The pepperoncini juice: This is the liquid from the jar of pepperoncinis. I want to say this clearly because the first time I made a Mississippi recipe I almost skipped it, thinking it was just brine and didn’t matter. It matters. It gives the whole thing that signature something that you can’t really name but you’d notice if it was missing. If you genuinely can’t do any kick at all, swap in beef broth. But try it at least once with the juice.
Butter: Unsalted, sliced into pats. Don’t skip the butter. I know it seems like a lot. Do it anyway.
Ingredients
32 ounce bag frozen homestyle meatballs — don’t thaw them
1 packet au jus gravy mix (low sodium if that’s your thing)
1 packet ranch dressing mix
½ cup water
¼ cup pepperoncini juice (from the jar)
½ cup unsalted butter, sliced into about 8 or so pats — I eyeball this honestly
8 pepperoncini peppers, just the whole ones right from the jar
How to Make It
Pour your frozen meatballs into the slow cooker. I use a 6-quart and they fit just right — you want them in a single layer or close to it so the sauce can get around them.
In a measuring cup, mix together the au jus packet, the ranch packet, the water, and the pepperoncini juice. It’ll look a little thick and murky and that’s fine. Pour the whole thing over the meatballs and give them a stir so they’re all coated. It won’t be a ton of liquid and you might wonder if it’s enough — it is. More liquid comes as things cook down.
Scatter the butter pats across the top. Then tuck in the pepperoncini peppers. I usually just kind of nestle them down in between the meatballs but you can leave them on top, it doesn’t really matter. They’re going to soften and slump no matter what you do.
Put the lid on and set it to low. Cook for three to four hours. Do not try to speed this up on high — I did that once, early on, because I got impatient, and the edges burned and the sauce got weird. Just give it the time it needs.

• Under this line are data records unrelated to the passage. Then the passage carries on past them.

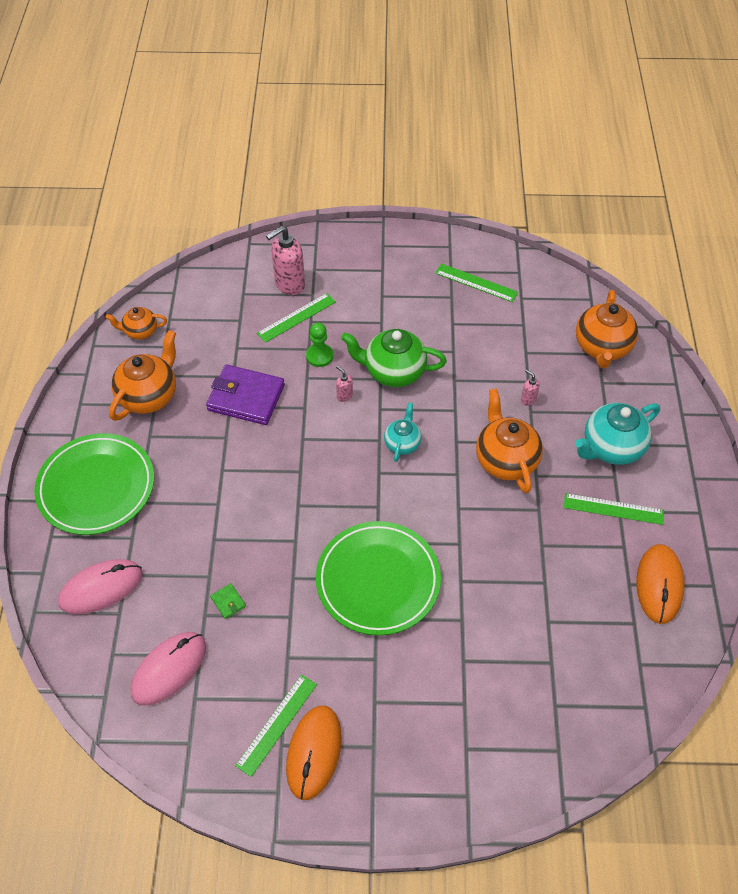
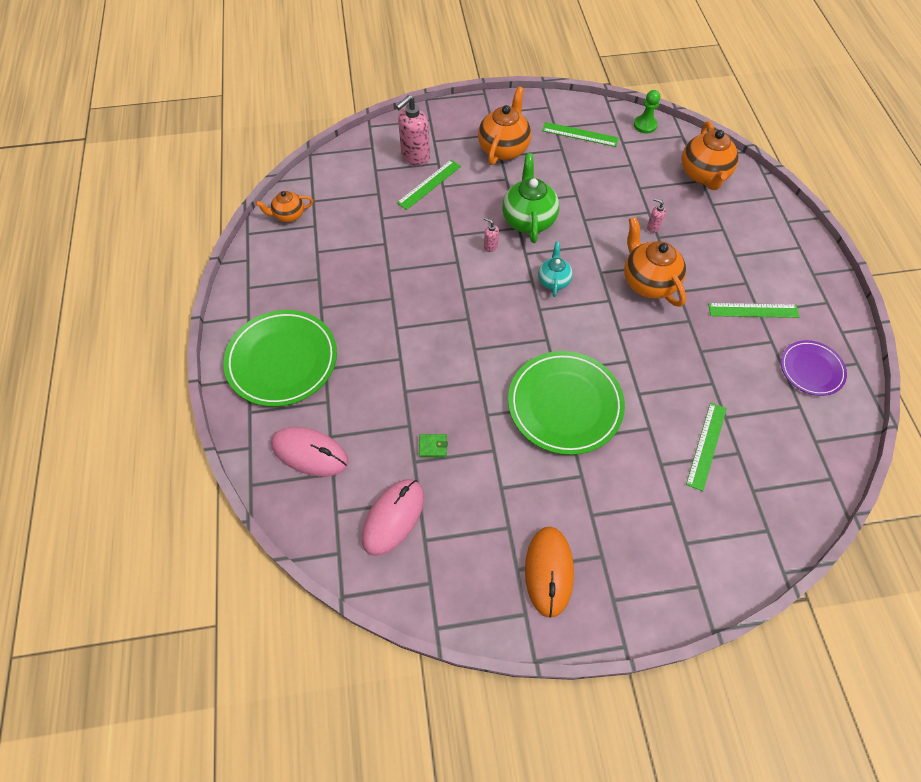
camera: 10 degrees left, 5 degrees up
(101, 588) = (309, 453): pink mouse -> pink mouse turned 60 degrees clockwise
(149, 396) = (311, 271): orange teapot -> orange teapot (504, 148)
(228, 602) = (433, 446): green wallet -> green wallet turned 45 degrees counterclockwise
(246, 398) = (401, 260): purple wallet -> none
(276, 724) = (507, 551): green ruler -> green ruler (706, 445)
(319, 356) = (459, 215): green pawn -> green pawn (645, 125)
(393, 371) = (528, 219): green teapot -> green teapot turned 90 degrees clockwise
(611, 447) = (736, 258): turquoise teapot -> none
(659, 585) = (811, 369): orange mouse -> purple plate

Every thirty minutes, take off the lid and give everything a stir. This is the part that keeps it from scorching on the bottom. I set a little timer on my phone so I don’t forget. The butter will melt into the sauce and it’ll start smelling incredible somewhere around the one-hour mark, which is the moment when I have to actively stop myself from just eating it then.
Serve it immediately, with whatever’s underneath to catch the sauce. Do not skip serving the drippings. That sauce is the whole point.
Variations
You can add a little Worcestershire sauce to the liquid mix — maybe a tablespoon. I tried it once and I didn’t hate it, but I don’t think it needs it.

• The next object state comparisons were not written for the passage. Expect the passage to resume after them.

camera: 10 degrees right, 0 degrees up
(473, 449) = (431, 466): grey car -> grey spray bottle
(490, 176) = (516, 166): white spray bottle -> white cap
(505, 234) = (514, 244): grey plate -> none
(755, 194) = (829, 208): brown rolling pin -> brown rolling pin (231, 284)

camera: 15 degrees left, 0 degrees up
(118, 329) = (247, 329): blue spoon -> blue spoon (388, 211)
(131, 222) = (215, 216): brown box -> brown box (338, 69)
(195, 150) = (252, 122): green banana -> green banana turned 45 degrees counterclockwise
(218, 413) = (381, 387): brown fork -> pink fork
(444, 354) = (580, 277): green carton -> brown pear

You can use homemade meatballs if you really want to, but I’d suggest going lean on the meat since extra grease in the sauce gets a little heavy. I haven’t tested it enough to give you exact times, so you’d be winging it a little. Which honestly is how most cooking goes anyway.
Some people do this with frozen turkey or chicken meatballs and it works fine. A little lighter, a little different flavor. Good if that’s your preference.
Leftovers
They keep in the fridge for about three days in a covered container. Reheat them in a pan with a small splash of water or broth — or back in the slow cooker if you’ve got time. They tend to thicken up in the fridge so don’t be alarmed by that, they loosen up again once they’re warm.
You can also freeze them for a couple of months. I’ve done it. It works. I just usually don’t have leftovers to freeze, is the thing.
There’s something I keep meaning to say about these and always forget until someone asks — you can absolutely serve these as an appetizer at a get-together. Set out some toothpicks, keep the slow cooker on warm, done. They disappear fast. Not bragging. Just mentioning it in case you need something easy for a crowd and you’ve been overthinking it like I always do.